* [PROMPT]
Retype each record below word for word. Leave the pictures out.

*** Opening EXCERPTED RECORDS ***

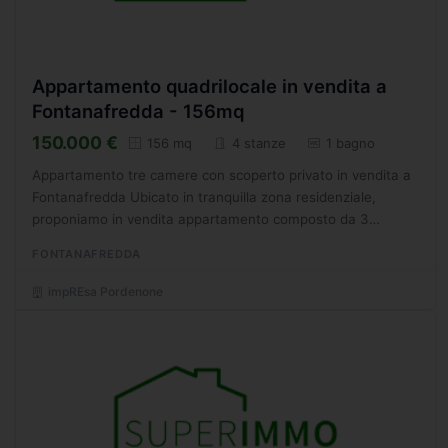
Appartamento quadrilocale in vendita a
Fontanafredda - 156mq
150.000 €
156 mq
4 stanze
1 bagno
Appartamento tre camere con scoperto privato in vendita a
Fontanafredda Ubicato in tranquilla zona residenziale,
proponiamo in vendita appartamento composto da 3
camere allo stato grezzo con scoperto privato e
FONTANAFREDDA
magazzino...
impREsa Pordenone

*** Closing EXCERPTED RECORDS ***

* [SOLUTION FOR THIS PROBLEM]
Appartamento quadrilocale in vendita a
Fontanafredda - 156mq
150.000 €
156 mq
4 stanze
1 bagno
Appartamento tre camere con scoperto privato in vendita a
Fontanafredda Ubicato in tranquilla zona residenziale,
proponiamo in vendita appartamento composto da 3
camere allo stato grezzo con scoperto privato e
FONTANAFREDDA
magazzino...
impREsa Pordenone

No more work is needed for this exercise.